Hero (2002), film de Zhang Yimou
L'être et le héros
Que les arts martiaux requièrent un contact entre certaines surfaces du corps ou encore un prolongement du geste par l'arme, le judo ou l'iaïdo n'en convoquent pas pour autant la violence.
Issus de la culture asiatique et en particulier de la philosophie zen et bouddhiste, ils fondent leurs préceptes plus sur un art de l'équilibre que sur le culte de la chute. Ici point de triomphe de la victoire ou de la défaite mais plutôt la recherche du geste le plus approprié et le plus précis possible et, avant tout, la quête permanente du respect, de soi (son corps et son esprit) et de l'autre (son adversaire).
Annihiler la forme même de la victoire comme une conquête écrasante de l'autre ou celle de la défaite comme une désillusion de sa propre personne revêt le combattant d'arts martiaux du même costume que le héros. Quel qu'en soit son destin, il s'affirme avant tout dans cette posture généreuse faite de valeurs, de courage, de force et de justice. En témoigne l'importance même du salut en début et fin de combat.
Le papier, le pinceau et le tatami
Si les arts martiaux naissent bien longtemps après l'écriture et la peinture calligraphique chinoises, la tentation de les rapprocher apparaît évidente. Qui sait si les uns n'ont pas découler des autres ? Toujours est-il que nous retrouvons sans aucun doute dans l'art de la calligraphie cette poursuite absolue de la voie de la sagesse sous des contours plus introspectifs, sans pour autant en négliger cette approche du geste parée d'harmonie.
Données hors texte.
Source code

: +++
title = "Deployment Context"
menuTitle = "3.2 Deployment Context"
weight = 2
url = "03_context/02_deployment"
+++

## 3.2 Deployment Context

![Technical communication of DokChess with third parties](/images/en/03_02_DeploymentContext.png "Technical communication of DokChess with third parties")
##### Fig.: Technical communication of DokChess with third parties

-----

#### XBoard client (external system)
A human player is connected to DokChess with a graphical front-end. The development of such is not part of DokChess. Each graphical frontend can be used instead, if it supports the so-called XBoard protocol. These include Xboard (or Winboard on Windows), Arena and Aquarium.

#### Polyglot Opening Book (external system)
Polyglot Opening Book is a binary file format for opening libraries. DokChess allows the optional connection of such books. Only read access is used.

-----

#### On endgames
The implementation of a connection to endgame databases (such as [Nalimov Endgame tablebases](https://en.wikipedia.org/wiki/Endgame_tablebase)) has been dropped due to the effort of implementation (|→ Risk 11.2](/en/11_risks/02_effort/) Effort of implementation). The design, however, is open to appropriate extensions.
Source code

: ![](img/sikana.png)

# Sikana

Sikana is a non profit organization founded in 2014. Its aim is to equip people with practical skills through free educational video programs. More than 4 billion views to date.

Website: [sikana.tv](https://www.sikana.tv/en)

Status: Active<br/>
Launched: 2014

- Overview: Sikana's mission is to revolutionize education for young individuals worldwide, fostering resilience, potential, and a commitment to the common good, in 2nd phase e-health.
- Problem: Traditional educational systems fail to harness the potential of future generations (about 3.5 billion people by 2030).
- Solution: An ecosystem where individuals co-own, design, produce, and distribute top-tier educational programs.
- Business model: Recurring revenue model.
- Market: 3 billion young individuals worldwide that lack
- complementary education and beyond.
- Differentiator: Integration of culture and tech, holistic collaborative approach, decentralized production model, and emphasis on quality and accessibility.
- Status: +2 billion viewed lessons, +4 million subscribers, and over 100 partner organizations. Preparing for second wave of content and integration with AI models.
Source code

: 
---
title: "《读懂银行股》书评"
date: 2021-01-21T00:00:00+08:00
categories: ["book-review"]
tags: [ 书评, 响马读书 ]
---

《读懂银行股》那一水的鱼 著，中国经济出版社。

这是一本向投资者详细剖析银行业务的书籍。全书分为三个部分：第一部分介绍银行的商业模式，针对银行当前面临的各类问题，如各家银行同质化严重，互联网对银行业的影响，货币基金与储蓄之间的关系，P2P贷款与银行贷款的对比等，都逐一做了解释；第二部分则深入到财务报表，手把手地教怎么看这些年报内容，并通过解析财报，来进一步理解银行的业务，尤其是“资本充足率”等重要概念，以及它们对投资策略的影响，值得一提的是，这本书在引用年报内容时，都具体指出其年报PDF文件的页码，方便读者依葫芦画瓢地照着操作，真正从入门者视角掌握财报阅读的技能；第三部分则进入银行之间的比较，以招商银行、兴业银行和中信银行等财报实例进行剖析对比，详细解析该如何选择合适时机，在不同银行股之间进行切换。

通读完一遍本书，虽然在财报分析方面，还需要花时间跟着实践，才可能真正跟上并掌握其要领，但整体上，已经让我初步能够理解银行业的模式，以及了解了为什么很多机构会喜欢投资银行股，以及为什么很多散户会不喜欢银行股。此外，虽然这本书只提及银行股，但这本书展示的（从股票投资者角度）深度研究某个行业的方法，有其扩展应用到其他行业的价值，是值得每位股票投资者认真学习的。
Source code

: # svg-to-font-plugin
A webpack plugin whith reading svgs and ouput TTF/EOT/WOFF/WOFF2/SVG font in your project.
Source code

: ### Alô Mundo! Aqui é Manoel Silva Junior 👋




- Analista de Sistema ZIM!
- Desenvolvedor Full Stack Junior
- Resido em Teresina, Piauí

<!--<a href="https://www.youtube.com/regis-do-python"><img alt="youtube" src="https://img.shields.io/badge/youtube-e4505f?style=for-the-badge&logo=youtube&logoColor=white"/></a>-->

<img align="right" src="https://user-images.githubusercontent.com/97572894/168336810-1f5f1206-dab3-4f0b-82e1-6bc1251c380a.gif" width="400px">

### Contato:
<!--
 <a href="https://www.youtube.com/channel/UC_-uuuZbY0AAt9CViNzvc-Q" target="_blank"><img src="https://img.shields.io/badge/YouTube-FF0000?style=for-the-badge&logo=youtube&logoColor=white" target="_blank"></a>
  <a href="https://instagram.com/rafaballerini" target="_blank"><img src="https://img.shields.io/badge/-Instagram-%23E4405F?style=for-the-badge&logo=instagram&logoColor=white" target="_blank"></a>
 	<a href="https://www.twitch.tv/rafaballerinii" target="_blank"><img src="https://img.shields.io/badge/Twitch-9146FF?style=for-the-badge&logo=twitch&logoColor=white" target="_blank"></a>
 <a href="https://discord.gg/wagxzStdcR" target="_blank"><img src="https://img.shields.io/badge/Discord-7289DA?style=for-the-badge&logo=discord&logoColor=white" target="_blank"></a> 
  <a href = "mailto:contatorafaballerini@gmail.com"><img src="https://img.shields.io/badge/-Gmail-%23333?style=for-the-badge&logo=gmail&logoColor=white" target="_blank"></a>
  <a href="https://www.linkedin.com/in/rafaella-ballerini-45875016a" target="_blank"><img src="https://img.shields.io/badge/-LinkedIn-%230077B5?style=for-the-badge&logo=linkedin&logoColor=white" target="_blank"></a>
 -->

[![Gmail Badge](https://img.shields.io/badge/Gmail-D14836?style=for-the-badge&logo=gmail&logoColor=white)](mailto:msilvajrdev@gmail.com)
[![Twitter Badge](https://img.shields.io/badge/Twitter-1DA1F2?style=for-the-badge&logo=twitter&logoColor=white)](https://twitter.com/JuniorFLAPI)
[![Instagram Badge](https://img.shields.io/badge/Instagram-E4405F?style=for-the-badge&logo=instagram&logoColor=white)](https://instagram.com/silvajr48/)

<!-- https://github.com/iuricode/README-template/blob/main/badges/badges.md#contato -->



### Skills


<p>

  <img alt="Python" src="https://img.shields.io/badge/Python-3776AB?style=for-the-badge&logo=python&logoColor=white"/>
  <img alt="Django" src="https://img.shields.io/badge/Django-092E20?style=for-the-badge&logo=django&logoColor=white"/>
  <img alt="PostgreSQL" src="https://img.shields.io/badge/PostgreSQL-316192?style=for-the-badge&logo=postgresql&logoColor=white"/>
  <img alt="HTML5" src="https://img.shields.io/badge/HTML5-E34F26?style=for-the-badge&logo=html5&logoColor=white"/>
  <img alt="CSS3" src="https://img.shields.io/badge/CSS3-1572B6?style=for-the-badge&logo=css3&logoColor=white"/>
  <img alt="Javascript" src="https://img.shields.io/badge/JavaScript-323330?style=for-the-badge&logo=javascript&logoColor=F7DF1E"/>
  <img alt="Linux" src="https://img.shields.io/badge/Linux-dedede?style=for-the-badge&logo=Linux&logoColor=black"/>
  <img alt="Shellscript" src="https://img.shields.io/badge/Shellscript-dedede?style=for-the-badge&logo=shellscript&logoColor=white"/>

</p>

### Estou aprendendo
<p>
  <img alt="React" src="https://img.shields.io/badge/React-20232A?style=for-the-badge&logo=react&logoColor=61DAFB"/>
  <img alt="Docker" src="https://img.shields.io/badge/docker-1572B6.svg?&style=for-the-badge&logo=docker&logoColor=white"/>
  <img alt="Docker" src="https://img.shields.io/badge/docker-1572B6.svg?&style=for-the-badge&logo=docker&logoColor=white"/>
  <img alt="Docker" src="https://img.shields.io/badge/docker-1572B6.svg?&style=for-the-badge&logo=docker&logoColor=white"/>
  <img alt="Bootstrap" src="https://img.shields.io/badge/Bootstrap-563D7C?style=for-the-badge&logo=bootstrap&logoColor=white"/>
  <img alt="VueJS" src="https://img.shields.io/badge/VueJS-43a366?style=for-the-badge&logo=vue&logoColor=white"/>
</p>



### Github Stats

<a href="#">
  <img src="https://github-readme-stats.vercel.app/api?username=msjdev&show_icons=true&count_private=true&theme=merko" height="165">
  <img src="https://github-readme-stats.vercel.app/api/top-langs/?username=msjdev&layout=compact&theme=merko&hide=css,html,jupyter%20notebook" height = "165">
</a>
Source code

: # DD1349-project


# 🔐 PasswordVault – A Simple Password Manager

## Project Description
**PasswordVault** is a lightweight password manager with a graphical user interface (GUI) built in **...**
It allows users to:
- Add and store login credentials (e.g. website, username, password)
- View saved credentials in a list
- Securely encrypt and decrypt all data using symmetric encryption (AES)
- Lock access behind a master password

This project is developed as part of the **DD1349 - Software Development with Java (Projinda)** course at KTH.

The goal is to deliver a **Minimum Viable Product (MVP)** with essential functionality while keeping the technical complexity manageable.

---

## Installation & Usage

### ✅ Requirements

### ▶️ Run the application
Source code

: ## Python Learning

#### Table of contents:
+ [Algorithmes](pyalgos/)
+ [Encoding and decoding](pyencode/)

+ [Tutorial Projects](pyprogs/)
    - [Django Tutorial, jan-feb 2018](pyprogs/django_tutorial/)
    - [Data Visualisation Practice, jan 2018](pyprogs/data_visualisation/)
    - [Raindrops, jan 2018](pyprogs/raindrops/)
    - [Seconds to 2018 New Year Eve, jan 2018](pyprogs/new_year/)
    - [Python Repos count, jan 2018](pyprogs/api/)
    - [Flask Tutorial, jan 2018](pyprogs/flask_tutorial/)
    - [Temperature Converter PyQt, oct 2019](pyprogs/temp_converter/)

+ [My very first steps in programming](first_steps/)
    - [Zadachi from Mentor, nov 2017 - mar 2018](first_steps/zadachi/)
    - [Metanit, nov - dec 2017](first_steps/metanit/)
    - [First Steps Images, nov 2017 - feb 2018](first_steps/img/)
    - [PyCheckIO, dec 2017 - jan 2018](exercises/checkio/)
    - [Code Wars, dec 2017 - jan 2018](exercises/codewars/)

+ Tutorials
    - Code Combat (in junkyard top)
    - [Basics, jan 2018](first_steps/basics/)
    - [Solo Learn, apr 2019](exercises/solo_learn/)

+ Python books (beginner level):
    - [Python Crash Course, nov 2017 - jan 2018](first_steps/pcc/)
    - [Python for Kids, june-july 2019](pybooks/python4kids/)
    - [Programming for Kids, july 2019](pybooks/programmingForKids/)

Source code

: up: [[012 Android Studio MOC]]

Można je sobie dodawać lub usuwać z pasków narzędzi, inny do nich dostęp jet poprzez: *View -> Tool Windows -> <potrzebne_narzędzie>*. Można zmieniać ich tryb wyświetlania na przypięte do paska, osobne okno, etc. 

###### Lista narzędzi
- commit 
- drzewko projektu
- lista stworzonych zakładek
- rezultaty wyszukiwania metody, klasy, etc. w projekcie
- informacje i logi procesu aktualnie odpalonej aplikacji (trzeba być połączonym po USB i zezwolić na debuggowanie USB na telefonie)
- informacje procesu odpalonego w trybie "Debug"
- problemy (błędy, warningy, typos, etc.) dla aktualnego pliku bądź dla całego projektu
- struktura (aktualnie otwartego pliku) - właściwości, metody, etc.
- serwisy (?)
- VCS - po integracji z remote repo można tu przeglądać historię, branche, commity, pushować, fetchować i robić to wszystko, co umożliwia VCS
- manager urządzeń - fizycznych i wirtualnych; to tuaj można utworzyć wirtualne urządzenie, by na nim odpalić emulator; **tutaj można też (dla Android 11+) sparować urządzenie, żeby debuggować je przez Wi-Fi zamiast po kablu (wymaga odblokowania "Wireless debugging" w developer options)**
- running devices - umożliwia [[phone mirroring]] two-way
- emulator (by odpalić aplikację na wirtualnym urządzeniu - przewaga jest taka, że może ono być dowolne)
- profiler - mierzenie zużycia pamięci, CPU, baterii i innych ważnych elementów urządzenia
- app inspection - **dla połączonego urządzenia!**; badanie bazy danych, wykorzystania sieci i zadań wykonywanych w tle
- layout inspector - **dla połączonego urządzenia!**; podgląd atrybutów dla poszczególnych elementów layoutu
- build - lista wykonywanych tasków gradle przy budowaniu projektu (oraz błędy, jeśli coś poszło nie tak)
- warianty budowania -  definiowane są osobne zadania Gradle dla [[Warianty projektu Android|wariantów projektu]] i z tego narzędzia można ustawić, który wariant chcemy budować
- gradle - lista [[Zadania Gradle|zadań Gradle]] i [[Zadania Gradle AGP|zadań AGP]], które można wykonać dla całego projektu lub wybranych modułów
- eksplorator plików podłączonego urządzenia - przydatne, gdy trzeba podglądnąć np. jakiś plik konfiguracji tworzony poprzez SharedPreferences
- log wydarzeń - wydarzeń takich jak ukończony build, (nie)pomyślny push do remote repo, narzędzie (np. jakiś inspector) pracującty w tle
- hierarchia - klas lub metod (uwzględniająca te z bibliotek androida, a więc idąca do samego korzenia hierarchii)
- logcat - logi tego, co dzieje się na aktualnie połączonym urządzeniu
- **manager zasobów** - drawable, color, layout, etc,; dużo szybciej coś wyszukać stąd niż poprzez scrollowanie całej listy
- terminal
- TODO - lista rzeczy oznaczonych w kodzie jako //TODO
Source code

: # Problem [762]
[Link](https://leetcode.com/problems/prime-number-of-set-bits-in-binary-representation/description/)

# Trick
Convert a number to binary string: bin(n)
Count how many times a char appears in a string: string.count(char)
C'est un peu comme si la souplesse et le souffle de l'écriture calligraphique habitaient le corps du combattant d'art martial avant de partir au duel. Un corps tout entier voué à une culture plus ancestrale. L'art martial devient ainsi l'amplitude projetée de l'art calligraphique sur la scène loyale de la lutte.
Le tatami reste comme la feuille quadrillée de l'écriture des signes calligraphiques sur laquelle les figures vont s'enchaîner dans une maîtrise du mouvement qui ne doit pas seulement à l'agilité mais aussi beaucoup à la force tranquille de l'esprit, la concentration. De cette nécessité intrinsèque à l'approche de la calligraphie se génère la confiance en soi chez le combattant d'art martial. Il en retourne par ailleurs l'utilisation de l'arme au même titre que celle du pinceau : un prolongement contrôlé de l'esprit par la justesse du geste, la dextérité des courbes dans l'espace.
Le miroir de soi
Quoi qu'il en soit, de l'un à l'autre, l'atteinte du point ultime d'équilibre trouve sa source dans ce moment de respiration où le corps et l'esprit se rejoignent sans s'affronter ni se défaire pour vivre le moment présent délesté de ses impuretés.
On aura bien compris que la pratique de ces deux arts est traversée par une révélation qu'aucun événement extérieur ne peut dénaturer tant elle tutoie la vérité de l'être au plus profond de soi. Les différents états que met en jeu l'art de la calligraphie ne sont que le reflet du monde intérieur qui nous anime.
En faisant abstraction des secousses qui brutalisent le quotidien, il rend au corps et à l'esprit les lettres de noblesse de sa beauté dans un univers où ne règnent plus que la douceur, la confiance en soi et le bonheur d'être simplement là au coeur de sa force créative.